Task: Pick out every line of the material below that contains the string "fazer". Case matters.

=== Extracted entries ===

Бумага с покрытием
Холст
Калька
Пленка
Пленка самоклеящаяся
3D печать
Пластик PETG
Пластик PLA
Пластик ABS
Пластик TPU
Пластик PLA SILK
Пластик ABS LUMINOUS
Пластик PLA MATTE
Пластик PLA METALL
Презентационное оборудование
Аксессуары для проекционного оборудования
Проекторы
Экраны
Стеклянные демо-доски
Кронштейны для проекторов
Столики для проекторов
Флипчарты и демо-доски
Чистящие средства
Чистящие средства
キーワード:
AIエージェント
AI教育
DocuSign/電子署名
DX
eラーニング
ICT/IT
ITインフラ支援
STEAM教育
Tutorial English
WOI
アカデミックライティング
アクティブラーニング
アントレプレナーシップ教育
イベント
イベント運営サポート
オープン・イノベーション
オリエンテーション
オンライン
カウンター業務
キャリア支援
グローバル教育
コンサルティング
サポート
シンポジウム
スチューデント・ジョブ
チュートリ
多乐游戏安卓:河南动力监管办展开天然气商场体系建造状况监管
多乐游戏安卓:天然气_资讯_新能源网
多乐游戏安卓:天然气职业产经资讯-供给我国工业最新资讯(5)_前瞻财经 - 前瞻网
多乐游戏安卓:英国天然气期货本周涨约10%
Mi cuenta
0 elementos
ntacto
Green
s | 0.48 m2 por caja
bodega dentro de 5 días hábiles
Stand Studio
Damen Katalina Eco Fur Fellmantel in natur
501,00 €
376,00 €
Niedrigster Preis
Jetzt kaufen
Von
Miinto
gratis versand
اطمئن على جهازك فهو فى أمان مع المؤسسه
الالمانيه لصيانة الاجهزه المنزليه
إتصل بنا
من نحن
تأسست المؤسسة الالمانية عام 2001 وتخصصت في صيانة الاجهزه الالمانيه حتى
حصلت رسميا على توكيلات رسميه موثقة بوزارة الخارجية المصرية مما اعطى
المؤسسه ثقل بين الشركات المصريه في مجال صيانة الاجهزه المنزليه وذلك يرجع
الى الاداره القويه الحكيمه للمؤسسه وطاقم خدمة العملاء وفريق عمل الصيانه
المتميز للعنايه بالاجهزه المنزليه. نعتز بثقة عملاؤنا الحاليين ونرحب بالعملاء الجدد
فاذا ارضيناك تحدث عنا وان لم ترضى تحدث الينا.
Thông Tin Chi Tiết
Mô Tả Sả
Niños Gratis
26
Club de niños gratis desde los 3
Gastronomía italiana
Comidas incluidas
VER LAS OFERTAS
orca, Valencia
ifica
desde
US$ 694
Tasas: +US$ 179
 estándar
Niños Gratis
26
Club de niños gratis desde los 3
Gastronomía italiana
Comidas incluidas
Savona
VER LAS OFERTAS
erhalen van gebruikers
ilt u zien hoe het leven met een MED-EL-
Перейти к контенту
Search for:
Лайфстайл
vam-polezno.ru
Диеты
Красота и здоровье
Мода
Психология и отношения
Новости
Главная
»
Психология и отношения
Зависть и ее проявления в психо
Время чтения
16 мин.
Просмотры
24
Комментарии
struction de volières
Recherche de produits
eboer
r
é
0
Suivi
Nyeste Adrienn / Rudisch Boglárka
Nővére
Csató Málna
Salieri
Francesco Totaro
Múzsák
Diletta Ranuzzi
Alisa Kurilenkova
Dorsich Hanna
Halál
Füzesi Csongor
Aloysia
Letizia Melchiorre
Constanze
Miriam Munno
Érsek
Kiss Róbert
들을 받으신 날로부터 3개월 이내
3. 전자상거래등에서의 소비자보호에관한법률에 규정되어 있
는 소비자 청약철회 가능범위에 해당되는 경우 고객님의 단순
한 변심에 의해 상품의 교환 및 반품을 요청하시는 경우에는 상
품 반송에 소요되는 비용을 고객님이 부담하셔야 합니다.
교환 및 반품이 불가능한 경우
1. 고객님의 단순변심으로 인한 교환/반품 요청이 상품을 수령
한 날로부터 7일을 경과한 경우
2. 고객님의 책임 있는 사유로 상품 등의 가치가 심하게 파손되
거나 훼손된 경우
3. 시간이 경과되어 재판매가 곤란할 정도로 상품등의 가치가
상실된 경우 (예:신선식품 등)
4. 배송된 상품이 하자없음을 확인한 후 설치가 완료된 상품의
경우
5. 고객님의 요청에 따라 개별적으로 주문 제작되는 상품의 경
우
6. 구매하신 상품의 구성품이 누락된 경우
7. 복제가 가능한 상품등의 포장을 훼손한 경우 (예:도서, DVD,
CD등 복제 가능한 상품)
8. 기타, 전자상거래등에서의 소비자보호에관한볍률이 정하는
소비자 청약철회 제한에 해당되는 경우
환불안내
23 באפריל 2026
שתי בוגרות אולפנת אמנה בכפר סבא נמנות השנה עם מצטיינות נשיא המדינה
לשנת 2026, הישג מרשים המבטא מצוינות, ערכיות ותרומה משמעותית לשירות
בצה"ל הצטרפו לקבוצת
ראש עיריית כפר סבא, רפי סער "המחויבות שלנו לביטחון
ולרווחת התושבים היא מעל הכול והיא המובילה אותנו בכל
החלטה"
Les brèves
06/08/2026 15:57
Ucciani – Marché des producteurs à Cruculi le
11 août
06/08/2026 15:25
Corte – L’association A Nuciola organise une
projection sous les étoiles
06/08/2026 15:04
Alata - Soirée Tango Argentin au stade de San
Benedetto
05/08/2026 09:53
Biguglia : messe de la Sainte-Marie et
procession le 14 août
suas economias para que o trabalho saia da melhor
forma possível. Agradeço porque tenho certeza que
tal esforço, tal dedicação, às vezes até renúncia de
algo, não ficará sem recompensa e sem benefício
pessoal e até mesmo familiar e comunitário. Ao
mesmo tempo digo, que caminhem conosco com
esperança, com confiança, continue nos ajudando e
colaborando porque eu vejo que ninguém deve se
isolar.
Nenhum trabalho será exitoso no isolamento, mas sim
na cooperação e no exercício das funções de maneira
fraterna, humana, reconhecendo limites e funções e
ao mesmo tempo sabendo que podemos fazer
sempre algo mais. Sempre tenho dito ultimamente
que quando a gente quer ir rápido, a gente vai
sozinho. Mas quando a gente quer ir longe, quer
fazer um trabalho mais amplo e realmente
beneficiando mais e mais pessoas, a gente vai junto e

===

Exercise response:
ao mesmo tempo sabendo que podemos fazer
fazer um trabalho mais amplo e realmente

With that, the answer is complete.